Studies show that the world’s heavily industrialized countries have contributed more than 90% of the excess greenhouse gas emissions driving the climate crisis. At the recent annual U.N. climate summit, COP28 in Dubai, representatives agreed that massive cuts must be made to the use of fossil fuels, alongside major investments in renewable energy. But such costly changes are hard to accomplish for poorer nations in the Global South.
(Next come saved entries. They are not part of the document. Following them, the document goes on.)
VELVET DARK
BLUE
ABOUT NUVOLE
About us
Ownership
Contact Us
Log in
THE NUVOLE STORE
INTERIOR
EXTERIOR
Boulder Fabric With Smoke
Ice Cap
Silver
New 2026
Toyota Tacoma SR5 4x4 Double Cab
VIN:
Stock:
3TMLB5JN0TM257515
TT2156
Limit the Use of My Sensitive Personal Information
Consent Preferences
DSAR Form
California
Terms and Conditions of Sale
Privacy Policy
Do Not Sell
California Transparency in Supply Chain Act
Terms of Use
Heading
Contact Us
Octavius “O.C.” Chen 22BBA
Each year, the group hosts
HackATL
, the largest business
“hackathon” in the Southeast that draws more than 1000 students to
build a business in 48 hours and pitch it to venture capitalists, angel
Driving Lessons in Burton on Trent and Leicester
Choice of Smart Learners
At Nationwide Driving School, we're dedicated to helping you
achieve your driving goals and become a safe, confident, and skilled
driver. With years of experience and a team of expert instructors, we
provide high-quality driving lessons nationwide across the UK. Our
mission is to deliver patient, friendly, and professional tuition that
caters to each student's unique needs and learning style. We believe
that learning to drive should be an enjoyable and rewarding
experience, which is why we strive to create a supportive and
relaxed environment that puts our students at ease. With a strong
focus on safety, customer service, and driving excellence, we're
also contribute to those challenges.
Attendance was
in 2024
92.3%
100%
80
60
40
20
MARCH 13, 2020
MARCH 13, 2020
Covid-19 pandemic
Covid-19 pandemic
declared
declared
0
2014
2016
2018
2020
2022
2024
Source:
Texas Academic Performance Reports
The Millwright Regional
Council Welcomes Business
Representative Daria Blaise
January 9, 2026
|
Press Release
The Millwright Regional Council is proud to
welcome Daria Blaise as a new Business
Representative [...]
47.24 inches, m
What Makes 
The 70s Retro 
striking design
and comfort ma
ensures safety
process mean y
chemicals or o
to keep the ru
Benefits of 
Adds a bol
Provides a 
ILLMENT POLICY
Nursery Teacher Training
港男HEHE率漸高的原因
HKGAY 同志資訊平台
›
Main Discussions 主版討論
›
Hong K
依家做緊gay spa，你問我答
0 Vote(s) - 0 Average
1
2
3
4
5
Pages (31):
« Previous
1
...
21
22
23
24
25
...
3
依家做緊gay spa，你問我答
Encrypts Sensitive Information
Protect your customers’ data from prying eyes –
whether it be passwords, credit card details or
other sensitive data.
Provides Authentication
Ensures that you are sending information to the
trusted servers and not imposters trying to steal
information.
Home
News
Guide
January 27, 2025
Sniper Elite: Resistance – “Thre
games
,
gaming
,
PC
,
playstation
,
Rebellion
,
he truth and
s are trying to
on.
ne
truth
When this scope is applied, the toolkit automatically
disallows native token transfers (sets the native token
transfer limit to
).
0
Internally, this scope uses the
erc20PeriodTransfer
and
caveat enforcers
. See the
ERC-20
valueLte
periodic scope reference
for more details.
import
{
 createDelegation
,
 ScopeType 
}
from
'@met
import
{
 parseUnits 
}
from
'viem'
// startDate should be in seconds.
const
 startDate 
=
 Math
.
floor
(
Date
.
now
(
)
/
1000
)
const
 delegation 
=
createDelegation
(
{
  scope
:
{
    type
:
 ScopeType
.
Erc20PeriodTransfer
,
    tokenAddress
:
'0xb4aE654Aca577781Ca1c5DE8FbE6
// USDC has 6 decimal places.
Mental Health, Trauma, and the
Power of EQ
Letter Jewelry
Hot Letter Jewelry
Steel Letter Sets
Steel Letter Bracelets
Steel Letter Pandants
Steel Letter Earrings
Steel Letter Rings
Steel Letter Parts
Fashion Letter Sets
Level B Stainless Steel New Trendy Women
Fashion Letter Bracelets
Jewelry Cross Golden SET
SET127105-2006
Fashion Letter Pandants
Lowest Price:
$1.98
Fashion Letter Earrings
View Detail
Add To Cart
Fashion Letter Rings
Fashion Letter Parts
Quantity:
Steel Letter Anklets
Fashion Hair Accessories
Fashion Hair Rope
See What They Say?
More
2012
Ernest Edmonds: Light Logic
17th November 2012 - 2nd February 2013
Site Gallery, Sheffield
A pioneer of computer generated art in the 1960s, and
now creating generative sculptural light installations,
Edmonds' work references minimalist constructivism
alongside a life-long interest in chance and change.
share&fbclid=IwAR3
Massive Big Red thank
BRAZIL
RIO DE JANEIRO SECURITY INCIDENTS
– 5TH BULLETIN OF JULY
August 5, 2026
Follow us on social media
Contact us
Representatives from the U.N. Economic Commission for Africa, like many others from developing nations on the front lines of climate change, called for “differentiated responsibility” when it comes to stemming the tide, arguing that the nations that created the problem should do more to fix it, while developing countries should have less onerous commitments as they seek to grow their economies.
The outcomes of the summit were roundly criticized by campaigners from the Global South, but the wrangling of geopolitics can seem light-years away from the daily realities of groups like East African fishers, who face an existential threat to their way of life with little hope for the future, while representatives from rich nations pose for photo-ops.
“Nature does have very strong regenerative powers,” Obura said. “But you have to give it a chance. There’s no way to escape if we don’t deal with the climate threat.”
On my last visit to the beach, in November 2023, I sat with friends in the early evening, drinking thimble-sized cups of black coffee and catching up on news. Not much had changed. The mounting crisis for fishers here doesn’t present itself in one moment of catastrophe, but in the slow degradation of climate and the accretion of challenges that make each day almost imperceptibly more difficult until one finds one’s way of life untenable.
Still, men went on gutting and scaling their catch at the water’s edge, fending off mewling, persistent cats. Up on the sand, another man stuffed dried palm fronds under his dugout canoe, setting them alight to burn the algae from underneath his boat. The flames licked hungrily, briefly upward, before collapsing to ash and smoke. On the silty flat of the low tide, as the sunset threw pink and purple light across the puddles of seawater, a steady line of fishers filed out to waiting boats, carrying buckets of supplies, each with a small bundle of food for the long night ahead.
Walking up the beach toward the road and the comforts of my cheap hotel, I ran into Musa, whom I hadn’t seen since my visit earlier in the year. He was dressed in slacks and a crisp short-sleeved button-up, a far cry from the usual fisher’s uniform. We greeted each other and stood catching up amid the bustle of the beach. He looked well, I remarked, and he laughed — he wasn’t fishing, he said, but had found work driving a dala dala, one of Dar’s ubiquitous city buses. It was regular work with a regular wage, contending with the choking traffic of the city streets instead of the waves. I asked if he planned to keep doing it, or if he’d be back to the beach eventually. He shrugged.
“Work changes,” he said. “But the sea is always there.”